Husam Itani
Dar Al-Hayat (Opinion)
November 17, 2009 - 1:00am
http://www.daralhayat.com/portalarticlendah/77480


In his reaction to the recent Palestinian stance, Benjamin Netanyahu included the following elements: it is forbidden for you to go to the Security Council to issue a resolution that recognizes your future state. If you do this, you will not find international support. If you do obtain this support, we will put an end to this attempt by force. In return, you must continue to negotiate “with no conditions,” in other words without a halt to building settlements, or lifting the siege on Gaza, or coming to an agreement about the reference-point that would be the foundation of negotiations, and their minimum acceptable level.

There is no room for contradictory interpretations of the statements by the Israeli prime minister. Either the Palestinian Authority takes the path of making media appearances, which only result in commemorative pictures as officials tell the world about progress in the “peace process,” or there will be no authority, or land, or future for the Palestinian people, except the resumption of living under direct occupation.

The irony is that the notion raised by Palestinian Prime Minister Salam Fayyad about the unilateral declaration of a Palestinian state, which was met by a combination of dismissal and derision, has become the only card held by the Palestinian negotiating side, which seems like someone looking around in a dark corner for any tool, or plan that supports its own swaying position.

However, the Israelis quickly discovered that “the unilateral step” involved a real danger: in short, the declaration of independence of a Palestinian entity unilaterally does not require it to end the Palestinian-Israeli struggle. The Palestinian demands and international resolutions on refugees, settlements and the racist separation wall will remain forever. It goes without saying that these demands and resolutions will not equal the raising of the sword of Damocles over the head of the Israeli state, as it will not be threatened with quick oblivion. However, allowing the struggle to continue in this way will cause untold difficulties for generations of Israelis in their relations with the world, their normalization with the Arabs, and the “image” of Israel. More importantly, the occupation will remain, as it has since 1948, exposed to the world with all of the bitterness that it contains for the Palestinians and the Arabs.

There is no alternative to recognizing the scale of the difficulties that face any Palestinian attempt to exit the bilateral negotiations that the Palestinian authorities have been submerged in for nearly two decades, and move toward a realm of diplomatic effort, which international powers describe as a return to putting the PA before one of two choices: either show bias toward the Israeli side and its occupation, or support the Palestinians and gamble on sparking the ire of the US and other countries that are regular backers of Israel.

It is completely understandable that the Palestinian position did not spring from Israeli procrastination and stalling; it is also built on the terrible failure in achieving national reconciliation and the deadlock over renewing the PA’s legitimacy (through elections) following the declaration by the Elections Committee that it could not organize voting in the West Bank and Gaza, due to the struggle between the two sides, each holding sway in its region.

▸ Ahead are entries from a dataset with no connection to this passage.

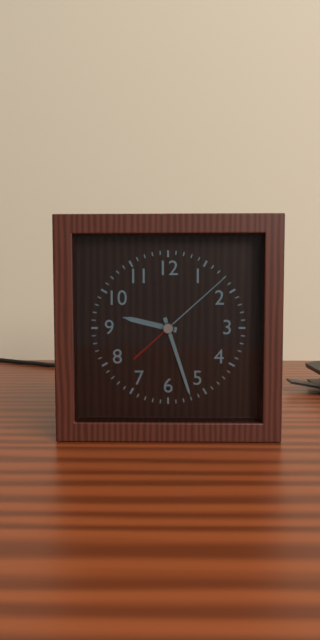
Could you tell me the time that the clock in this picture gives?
9:27:08
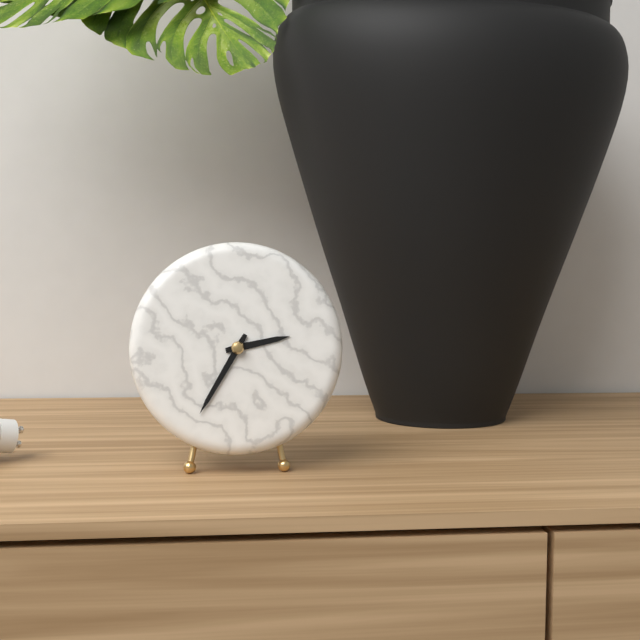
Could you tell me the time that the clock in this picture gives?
2:35
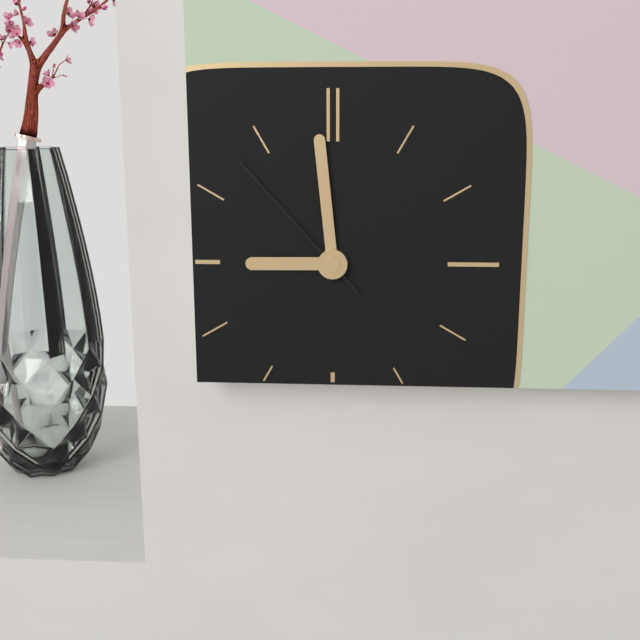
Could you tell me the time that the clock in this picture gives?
8:59:53
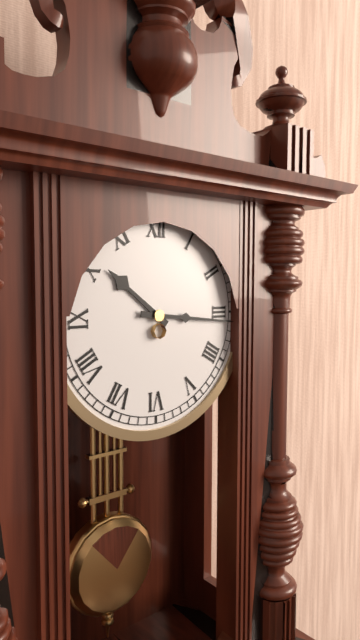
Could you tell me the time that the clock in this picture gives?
10:16
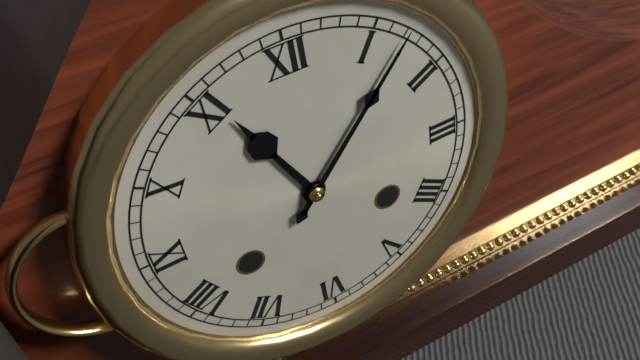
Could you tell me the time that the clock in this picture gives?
11:07
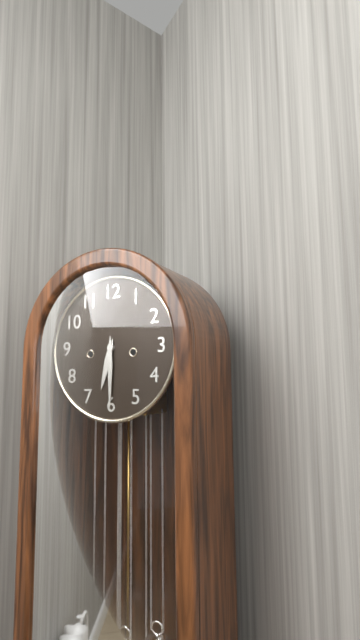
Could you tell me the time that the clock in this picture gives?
6:30
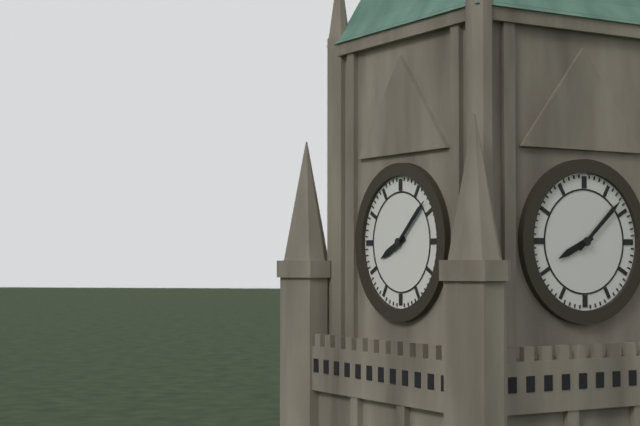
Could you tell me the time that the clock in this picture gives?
8:08
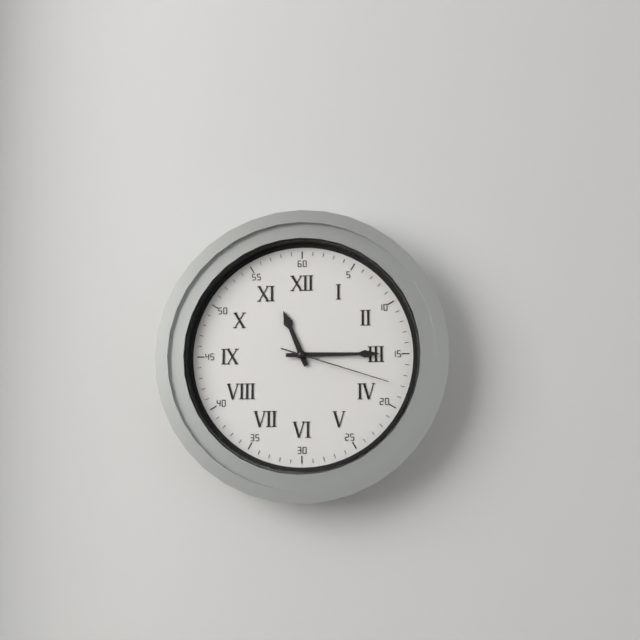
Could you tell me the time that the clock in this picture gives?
11:15:18
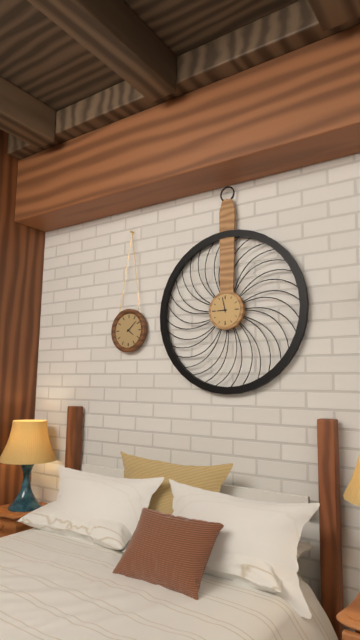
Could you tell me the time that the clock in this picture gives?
8:58
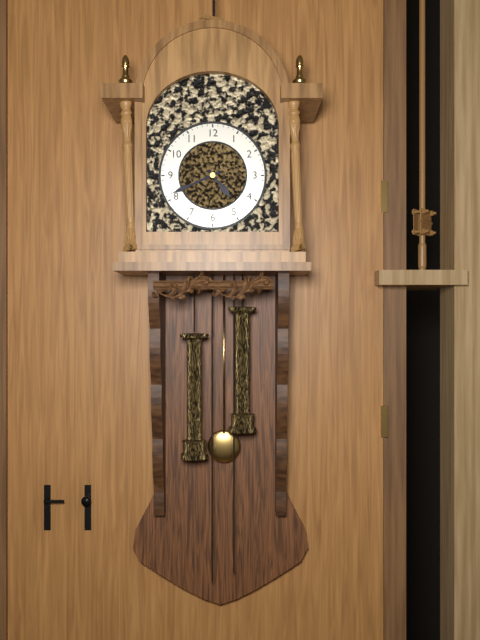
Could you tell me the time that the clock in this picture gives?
4:41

It is not strange that angry Palestinian statements are placed, alongside the hint by President Mahmoud Abbas that he did not intend to run in the coming presidential elections, in the category of Palestinian political maneuvering, whose practitioners are using to compensate for the vacuum in their political arena and on the ground, by increasing the level of ostentatious “political suspense.” However, a clearer view justifies the idea that this vacuum, in turn, constitutes a type of dangerous ammunition for whoever wants to invent new forms of struggling against the occupation.